SoftBank launches GPU rental (rent-a-GPU) service, leveraging its 10 GW planned US AI server farm to compete with hyperscaler training infrastructure.
SoftBank is entering the neocloud business in the United States, positioning itself to provide GPU resources to hyperscalers and other customers seeking a platform for AI training. The company will establish a new entity called SB Neo, Inc to operate this business, with operations expected to commence in fiscal 2027 (ending March 31, 2028).
The ownership structure splits the venture between SoftBank Corp (51 percent) and SoftBank Group Corp (49 percent), with SB Neo operating as a consolidated subsidiary of SoftBank Corp, which is itself 40 percent owned by SoftBank Group Corp.
Neocloud operators, or GPU rental providers, have emerged to capture demand for compute resources powered by GPU accelerators. These specialized cloud platforms focus exclusively on AI services. However, McKinsey & Company cautioned in a recent report that the neocloud business model is inherently fragile due to commoditization—limited differentiation exists in renting access to specific hardware.
SoftBank Corp has been offering a beta version of its GPU cloud service in Japan since May, powered by "Infrinia AI Cloud OS," a software stack developed by its internal Infrinia team. The platform supports Kubernetes-as-a-Service (KaaS) in multi-tenant environments and Inference-as-a-Service (InfaaS) to deliver large language model inference capabilities via APIs. The company plans to apply expertise gained from the Japanese rollout to its US operations.
SoftBank also disclosed plans to construct gigawatt-scale AI datacenters in Japan once preparations are complete. Chief Executive Masayoshi Son stated: "The SoftBank Group will work together to deploy world-class AI infrastructure and drive the AI revolution."
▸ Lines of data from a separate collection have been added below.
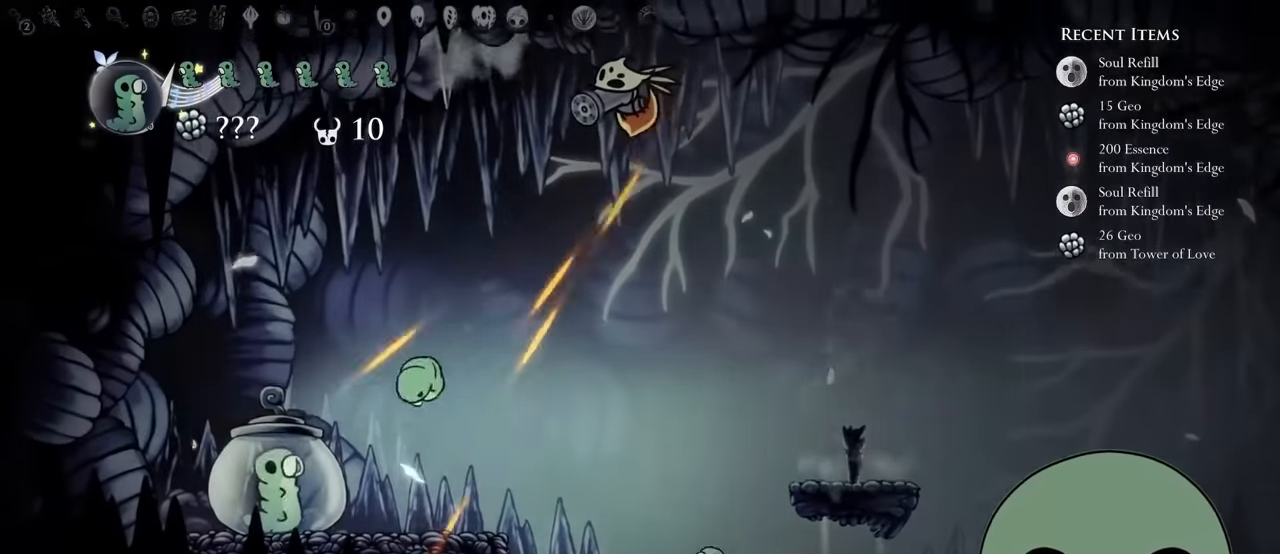
{"dt_ms": 500, "buttons": ["DPAD_RIGHT"], "left_stick": "center", "right_stick": "center", "events": [[83, "X", "down"], [183, "DPAD_LEFT", "up"], [200, "X", "up"], [233, "DPAD_RIGHT", "down"]]}
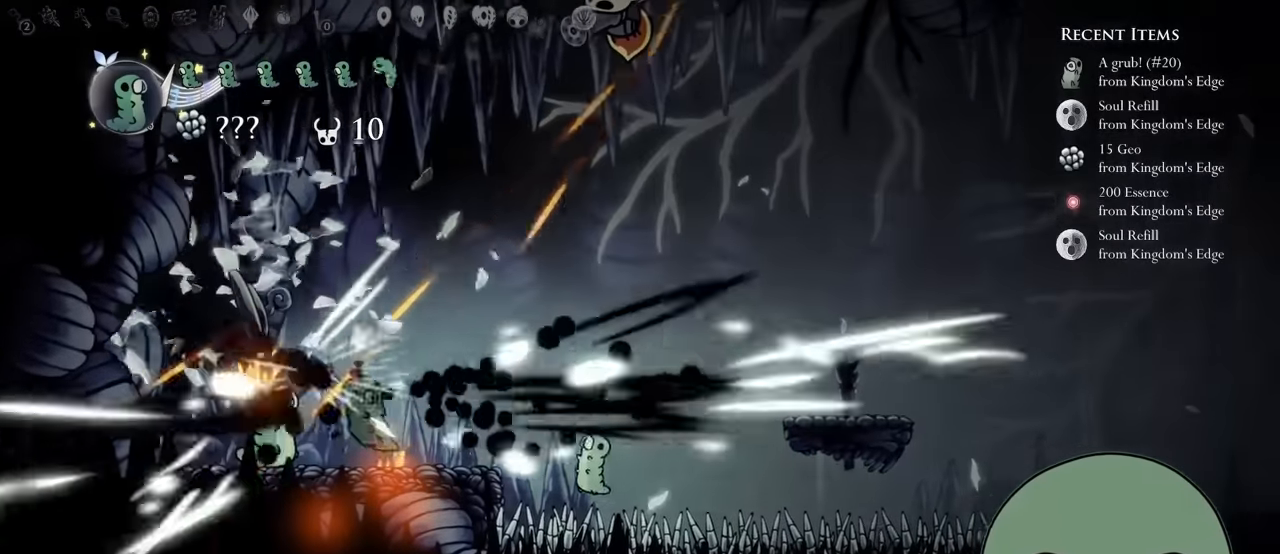
{"dt_ms": 500, "buttons": ["DPAD_RIGHT"], "left_stick": "center", "right_stick": "center", "events": []}
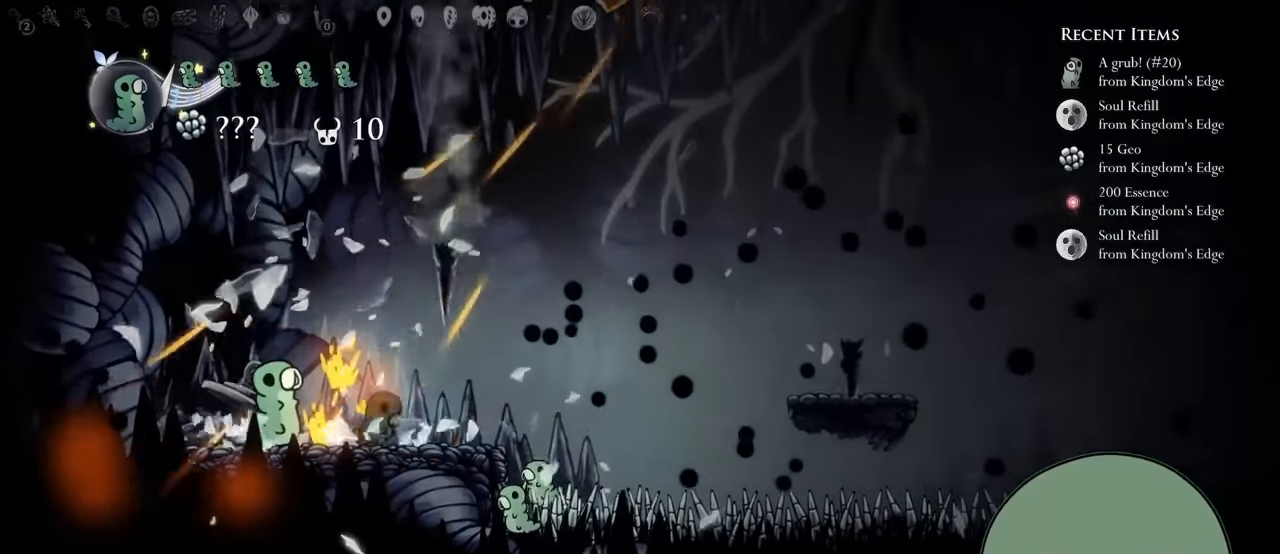
{"dt_ms": 500, "buttons": ["DPAD_DOWN", "DPAD_RIGHT"], "left_stick": "center", "right_stick": "center", "events": [[100, "A", "down"], [283, "A", "up"], [317, "DPAD_DOWN", "down"]]}
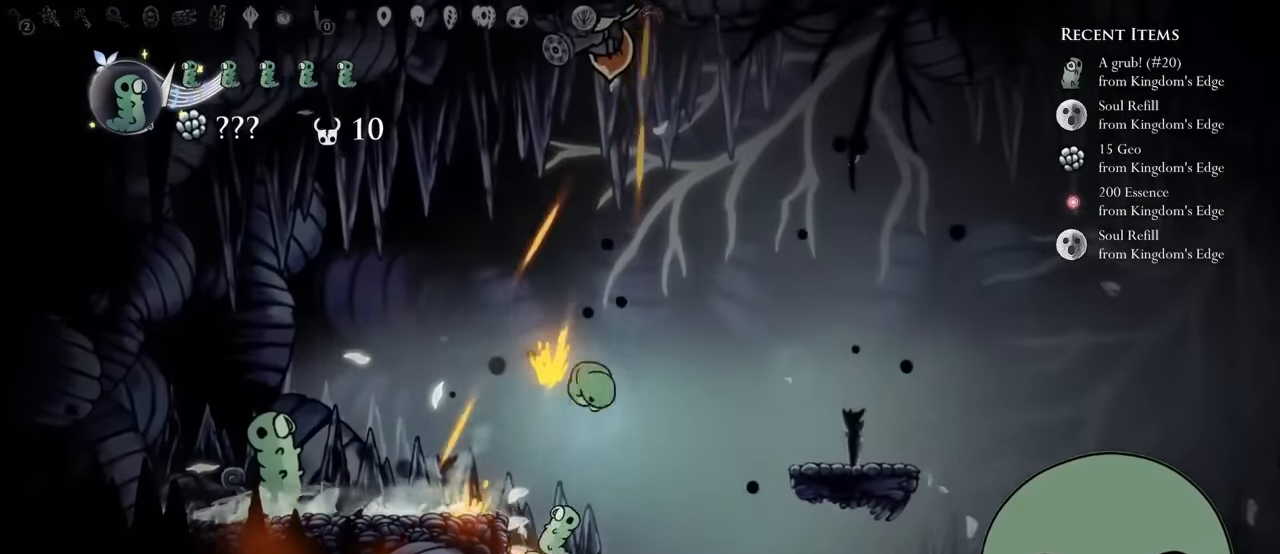
{"dt_ms": 500, "buttons": ["DPAD_DOWN", "DPAD_RIGHT"], "left_stick": "center", "right_stick": "center", "events": [[67, "X", "down"], [317, "X", "up"]]}
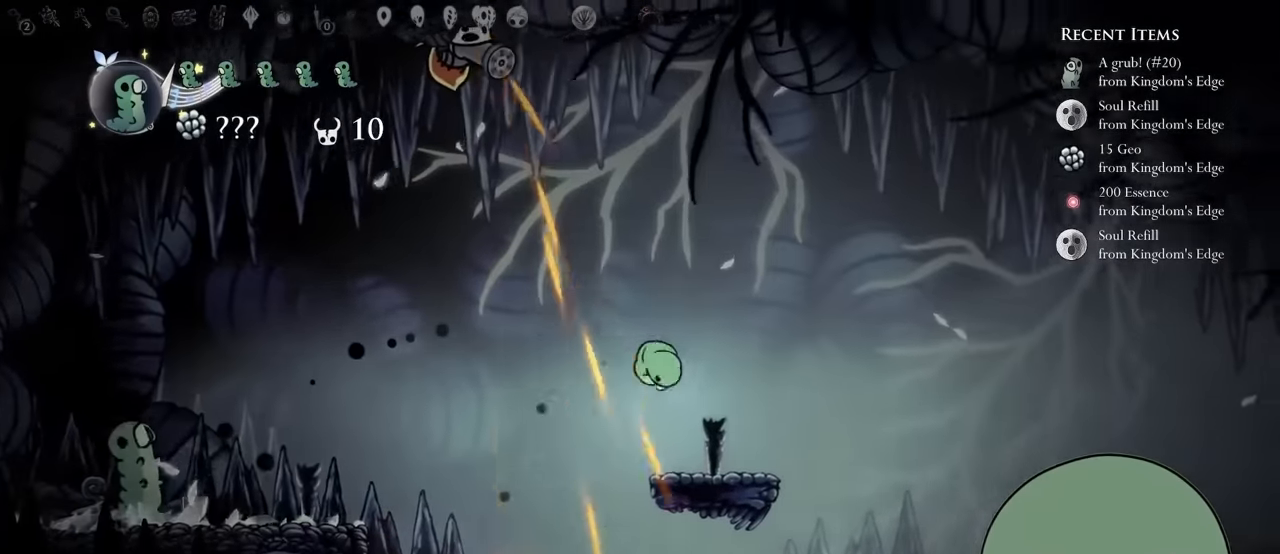
{"dt_ms": 500, "buttons": ["DPAD_RIGHT"], "left_stick": "center", "right_stick": "center", "events": [[183, "DPAD_DOWN", "up"], [283, "A", "down"], [417, "A", "up"]]}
Investment figures were not disclosed, though reports indicate SoftBank Group has engaged lenders to secure a $10 billion loan backed by its stake in OpenAI. Lenders initially resisted the transaction, but SoftBank has now offered to guarantee repayment, providing banks recourse should the pledged OpenAI shares decline in value. Son recently assured shareholders that criticism of AI as a bubble is "an insult to AI" and constitutes "blasphemy," though OpenAI CEO Sam Altman himself has acknowledged the sector is experiencing a bubble.